An American Type
The Great Depression was no help to poor, New York Jewish ghetto novelist Ira Stigman, who loathed his current dependence on his bossy, wealthy mentor and lover, Edith. Then, at Yaddo artists’ colony, he meets M., a musician, and feels a connection of love he never found with Edith or anyone else, but both relationships raise enough fear and determination in him to run away to “prove himself.” Accompanied by an injured, out-of-work Communist called Bill, he heads to Los Angeles in his Model A car to try screenwriting for the money and independence. Upon arrival, his contact in LA has vanished, so he and Bill are on their own, on the road, penniless.
The raw adventures, some not without humor, of this life with society’s indigents, hopping boxcars with hobos, and sleeping in flea bag hotels, went into Ira’s writing and reemphasized his love for M., who, despite her social status and “calm, Anglo-Saxon radiance,” marries him and they live for fifty years in a house trailer in Albuquerque. The environment hardly matters as their artistic lives and the understanding between them satisfy the creative spirit in these united souls.

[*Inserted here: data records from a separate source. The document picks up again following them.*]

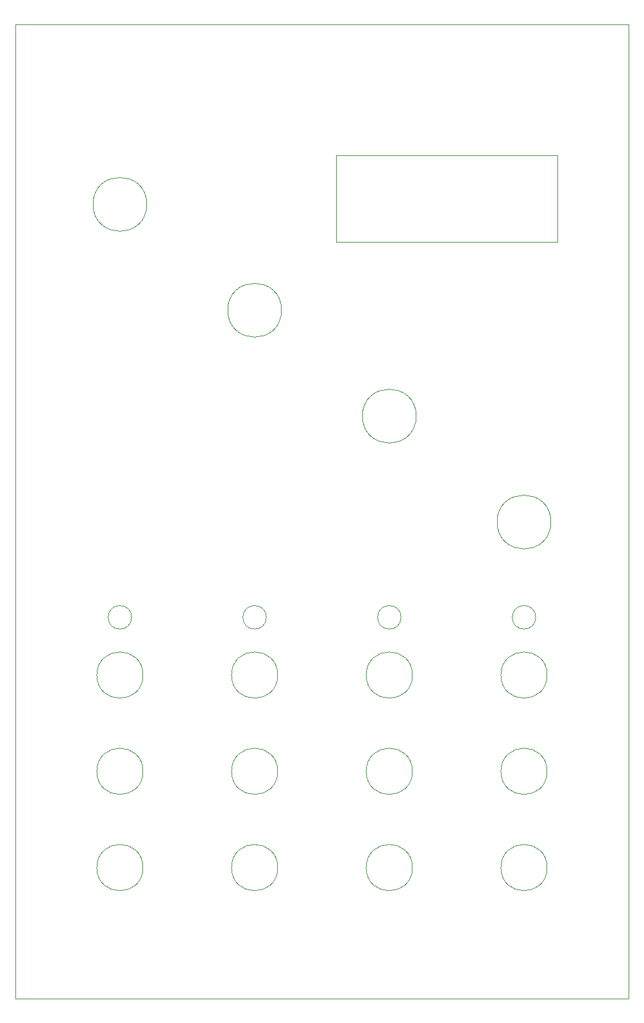
<source format=gbr>
G04 #@! TF.GenerationSoftware,KiCad,Pcbnew,5.1.6-c6e7f7d~87~ubuntu18.04.1*
G04 #@! TF.CreationDate,2020-08-19T11:01:40-04:00*
G04 #@! TF.ProjectId,qual_ADSR_front_panel,7175616c-5f41-4445-9352-5f66726f6e74,0*
G04 #@! TF.SameCoordinates,Original*
G04 #@! TF.FileFunction,Profile,NP*
%FSLAX46Y46*%
G04 Gerber Fmt 4.6, Leading zero omitted, Abs format (unit mm)*
G04 Created by KiCad (PCBNEW 5.1.6-c6e7f7d~87~ubuntu18.04.1) date 2020-08-19 11:01:40*
%MOMM*%
%LPD*%
G01*
G04 APERTURE LIST*
G04 #@! TA.AperFunction,Profile*
%ADD10C,0.050000*%
G04 #@! TD*
G04 APERTURE END LIST*
D10*
X42355000Y-28690000D02*
X71565000Y-28690000D01*
X71565000Y-17260000D02*
X71565000Y-28690000D01*
X42355000Y-17260000D02*
X42355000Y-28690000D01*
X42355000Y-17260000D02*
X71565000Y-17260000D01*
X68670000Y-78220000D02*
G75*
G03*
X68670000Y-78220000I-1550000J0D01*
G01*
X50890000Y-78220000D02*
G75*
G03*
X50890000Y-78220000I-1550000J0D01*
G01*
X33110000Y-78220000D02*
G75*
G03*
X33110000Y-78220000I-1550000J0D01*
G01*
X15330000Y-78220000D02*
G75*
G03*
X15330000Y-78220000I-1550000J0D01*
G01*
X70670000Y-65647000D02*
G75*
G03*
X70670000Y-65647000I-3550000J0D01*
G01*
X52890000Y-51677000D02*
G75*
G03*
X52890000Y-51677000I-3550000J0D01*
G01*
X35110000Y-37707000D02*
G75*
G03*
X35110000Y-37707000I-3550000J0D01*
G01*
X17330000Y-23737000D02*
G75*
G03*
X17330000Y-23737000I-3550000J0D01*
G01*
X52390000Y-111240000D02*
G75*
G03*
X52390000Y-111240000I-3050000J0D01*
G01*
X34610000Y-111240000D02*
G75*
G03*
X34610000Y-111240000I-3050000J0D01*
G01*
X70170000Y-111240000D02*
G75*
G03*
X70170000Y-111240000I-3050000J0D01*
G01*
X16830000Y-111240000D02*
G75*
G03*
X16830000Y-111240000I-3050000J0D01*
G01*
X52390000Y-98540000D02*
G75*
G03*
X52390000Y-98540000I-3050000J0D01*
G01*
X34610000Y-98540000D02*
G75*
G03*
X34610000Y-98540000I-3050000J0D01*
G01*
X70170000Y-98540000D02*
G75*
G03*
X70170000Y-98540000I-3050000J0D01*
G01*
X16830000Y-98540000D02*
G75*
G03*
X16830000Y-98540000I-3050000J0D01*
G01*
X70170000Y-85840000D02*
G75*
G03*
X70170000Y-85840000I-3050000J0D01*
G01*
X34610000Y-85840000D02*
G75*
G03*
X34610000Y-85840000I-3050000J0D01*
G01*
X52390000Y-85840000D02*
G75*
G03*
X52390000Y-85840000I-3050000J0D01*
G01*
X16830000Y-85840000D02*
G75*
G03*
X16830000Y-85840000I-3050000J0D01*
G01*
X80900000Y0D02*
X80900000Y-128500000D01*
X0Y-128500000D02*
X80900000Y-128500000D01*
X0Y0D02*
X80900000Y0D01*
X0Y0D02*
X0Y-128500000D01*
M02*

</source>
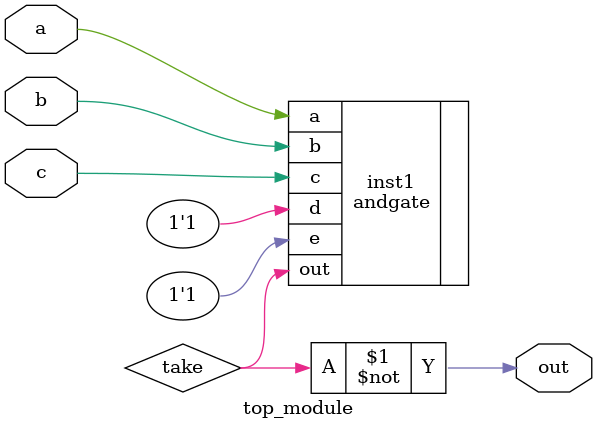
<source format=v>
module top_module (input a, input b, input c, output out);//

    wire take;
    andgate inst1 (.a(a), .b(b), .c(c), .d(1'b1), .e(1'b1), .out(take));
    assign out = ~take;
    
endmodule

</source>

As bleak as the story may sound, there is depth and much richness in the story of the author and his real-life wife Muriel, as told through the eyes of Ira, Roth’s alter-ego. Despite the sixty-year gap between Roth’s first novel and his last in a series, this novel has a fitting finality, gleaned from the writer’s manuscript by fortuitously named editor Willing Davidson. There’s not a dull moment in this story.